# [SET EXERCISE]
Reproduce the data below word for word, from the line containing "habitat: Igneous rocks." down through the final line.

# [Dataset entries]
BEGIN

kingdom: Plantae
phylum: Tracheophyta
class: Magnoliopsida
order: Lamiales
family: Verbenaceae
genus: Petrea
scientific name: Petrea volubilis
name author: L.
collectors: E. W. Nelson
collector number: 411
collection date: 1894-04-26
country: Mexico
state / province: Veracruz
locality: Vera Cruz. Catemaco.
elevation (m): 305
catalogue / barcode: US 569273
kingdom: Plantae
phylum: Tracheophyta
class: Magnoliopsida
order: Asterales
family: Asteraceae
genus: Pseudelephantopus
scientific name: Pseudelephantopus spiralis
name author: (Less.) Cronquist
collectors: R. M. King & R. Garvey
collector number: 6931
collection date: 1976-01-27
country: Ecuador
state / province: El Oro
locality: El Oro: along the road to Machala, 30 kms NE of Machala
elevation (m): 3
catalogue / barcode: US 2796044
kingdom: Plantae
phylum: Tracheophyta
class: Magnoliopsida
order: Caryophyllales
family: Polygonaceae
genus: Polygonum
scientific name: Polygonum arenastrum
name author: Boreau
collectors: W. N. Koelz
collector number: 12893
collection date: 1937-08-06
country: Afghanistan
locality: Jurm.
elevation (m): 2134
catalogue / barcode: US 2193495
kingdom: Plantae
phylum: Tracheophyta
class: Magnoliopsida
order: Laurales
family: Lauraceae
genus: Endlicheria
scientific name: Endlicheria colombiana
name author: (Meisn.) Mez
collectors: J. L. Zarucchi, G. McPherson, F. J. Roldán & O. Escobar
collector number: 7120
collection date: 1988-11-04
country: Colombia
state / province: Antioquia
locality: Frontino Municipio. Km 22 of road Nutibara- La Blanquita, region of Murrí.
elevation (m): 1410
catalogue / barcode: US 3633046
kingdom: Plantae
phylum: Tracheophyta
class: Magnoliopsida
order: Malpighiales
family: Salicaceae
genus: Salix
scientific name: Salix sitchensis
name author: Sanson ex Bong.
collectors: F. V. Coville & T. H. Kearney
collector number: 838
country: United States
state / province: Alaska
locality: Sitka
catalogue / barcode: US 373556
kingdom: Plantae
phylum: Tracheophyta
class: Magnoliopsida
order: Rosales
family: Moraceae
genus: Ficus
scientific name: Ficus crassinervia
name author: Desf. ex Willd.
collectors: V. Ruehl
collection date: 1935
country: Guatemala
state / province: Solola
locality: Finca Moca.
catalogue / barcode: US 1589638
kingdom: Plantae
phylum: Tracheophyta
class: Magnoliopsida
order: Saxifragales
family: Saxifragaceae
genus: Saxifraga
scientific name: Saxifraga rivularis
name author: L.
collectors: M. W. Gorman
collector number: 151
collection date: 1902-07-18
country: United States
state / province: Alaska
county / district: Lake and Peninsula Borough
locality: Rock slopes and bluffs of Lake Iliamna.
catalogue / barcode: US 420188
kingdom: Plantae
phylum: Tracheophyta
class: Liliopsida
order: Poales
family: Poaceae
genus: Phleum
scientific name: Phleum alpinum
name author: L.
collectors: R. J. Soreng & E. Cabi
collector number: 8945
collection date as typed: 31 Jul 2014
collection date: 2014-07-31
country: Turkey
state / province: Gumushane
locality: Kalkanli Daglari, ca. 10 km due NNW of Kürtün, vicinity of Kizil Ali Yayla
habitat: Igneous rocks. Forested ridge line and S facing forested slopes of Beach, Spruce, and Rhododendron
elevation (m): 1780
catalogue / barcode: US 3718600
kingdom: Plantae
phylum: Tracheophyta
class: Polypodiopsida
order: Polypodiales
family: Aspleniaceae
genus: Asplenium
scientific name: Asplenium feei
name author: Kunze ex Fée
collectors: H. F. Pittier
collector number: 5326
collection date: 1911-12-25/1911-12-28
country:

END

# [CORRECT RESPONSE]
habitat: Igneous rocks. Forested ridge line and S facing forested slopes of Beach, Spruce, and Rhododendron
elevation (m): 1780
catalogue / barcode: US 3718600
kingdom: Plantae
phylum: Tracheophyta
class: Polypodiopsida
order: Polypodiales
family: Aspleniaceae
genus: Asplenium
scientific name: Asplenium feei
name author: Kunze ex Fée
collectors: H. F. Pittier
collector number: 5326
collection date: 1911-12-25/1911-12-28
country:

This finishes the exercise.